Blind since the age of three, Virgil isn't sure he wants the operation. He's adjusted very well to being blind, and his life is comfortable. He suffered through numerous painful operations as a child, and he really doesn't want to be set up for another disappointment. But, in the end, he feels it's worth a try.
There are some interesting issues raised in this film. Virgil doesn't see blindness as a problem; only the sighted people around him feel that he's handicapped. They're the ones craving for him to see, not him. Another plus is that this real-life story doesn't necessarily have a standard Hollywood ending.
Unfortunately for Virgil, seeing isn't all it's cracked up to be, and the couple's love is tested as he struggles to live as a man with sight. Here's where you get all kinds of special effects simulating Virgil's point of view as he sees the world for the first time in years. These effects are actually quite good, but they don't make up for all the other flaws this film has in abundance.
I know this is a true story, and I'm sure that in real life the father deserted his family just as Ken Howard, as Virgil's father, does in this film. But this whole subplot, about a dad who couldn't accept his son's blindness, is handled so awkwardly, it slows to a standstill whatever momentum the film builds.

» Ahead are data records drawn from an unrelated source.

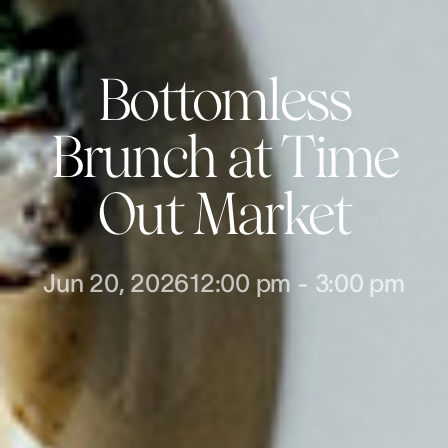
Bottomless
Brunch at Time
Out Market
Jun 20, 2026
12:00 pm
-
3:00 pm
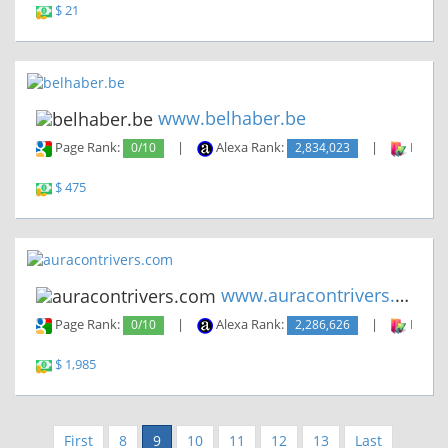
$ 21
www.belhaber.be
Page Rank:
0/10
|
Alexa Rank:
2,834,023
|
Backli
$ 475
www.auracontrivers.com
Page Rank:
0/10
|
Alexa Rank:
2,286,626
|
Backli
$ 1,985
First
8
9
10
11
12
13
Last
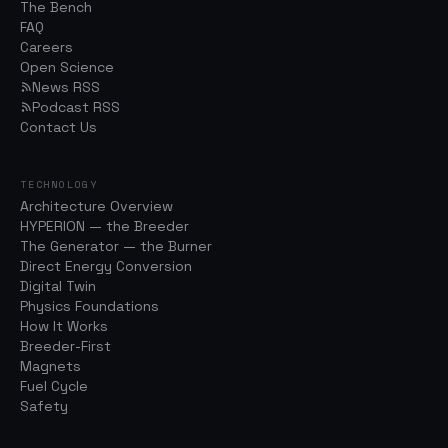
The Bench
FAQ
Careers
Open Science
News RSS
Podcast RSS
Contact Us
TECHNOLOGY
Architecture Overview
HYPERION — the Breeder
The Generator — the Burner
Direct Energy Conversion
Digital Twin
Physics Foundations
How It Works
Breeder-First
Magnets
Fuel Cycle
Safety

Visiting January's dumping ground
There's a reason why studios release certain films in January. It's the traditional dumping ground for movies that have no hope for Academy consideration. At this time of year, any decent film was already released -- sometimes by hook or crook -- to meet the December 31 Oscar deadline.
Dr. Sacks seems to specialize in writing about bizarre medical cases which subsequently are them made into feature films. First, there were all those people in a strange coma in "Awakenings." Now we get a rare case of a man regaining his sight. Let's hope he doesn't run out of bizarre diseases, or we may be facing a 6-hour miniseries about the trials and tribulations of the common cold.

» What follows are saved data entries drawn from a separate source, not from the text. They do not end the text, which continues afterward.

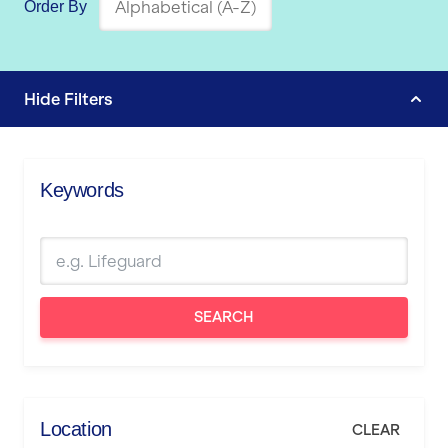
Order By
Hide
Filters
Keywords
SEARCH
Location
CLEAR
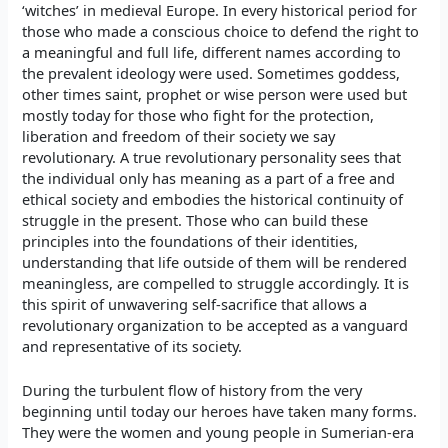
‘witches’ in medieval Europe. In every historical period for
those who made a conscious choice to defend the right to
a meaningful and full life, different names according to
the prevalent ideology were used. Sometimes goddess,
other times saint, prophet or wise person were used but
mostly today for those who fight for the protection,
liberation and freedom of their society we say
revolutionary. A true revolutionary personality sees that
the individual only has meaning as a part of a free and
ethical society and embodies the historical continuity of
struggle in the present. Those who can build these
principles into the foundations of their identities,
understanding that life outside of them will be rendered
meaningless, are compelled to struggle accordingly. It is
this spirit of unwavering self-sacrifice that allows a
revolutionary organization to be accepted as a vanguard
and representative of its society.
During the turbulent flow of history from the very
beginning until today our heroes have taken many forms.
They were the women and young people in Sumerian-era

Producer/director Irwin Winkler has had great success as a producer with earlier films, including "Raging Bull," "Goodfellas" and "They Shoot Horses, Don't They?" But his track record as a director is shaky, and it would take an exceptional director to wring a believable characterization out of Kilmer. As far as I'm concerned, Kilmer's only made two halfway decent films: His title role in the movie "Batman Forever," and his role as Doc Holiday in the film "Tombstone." OK, "The Doors," too, but that's it. Well, "Top Gun" wasn't bad, but it wasn't his movie.
Yet, all the other flaws aside, the bottom line is that this movie doesn't work because there is absolutely no chemistry between the two leads. There is a total lack of joy in the romance between Kilmer's and Sorvino's characters; I've seen more action in a petri dish, and the only time I believed they were a couple was when Sorvino's character was ready to dump him. I was sitting in my seat silently screaming, "RUN, MIRA, RUN."
Kilmer tends to act in a vacuum with no connection to his fellow actors whatsoever. Sorvino has a line in the film referring to a past relationship: "He has the emotional contents of a soap dish." Ditto for Kilmer and this film.
"At First Sight" is rated PG-13 scenes involving sexuality and nudity, and for brief strong language. Running time: 124 minutes.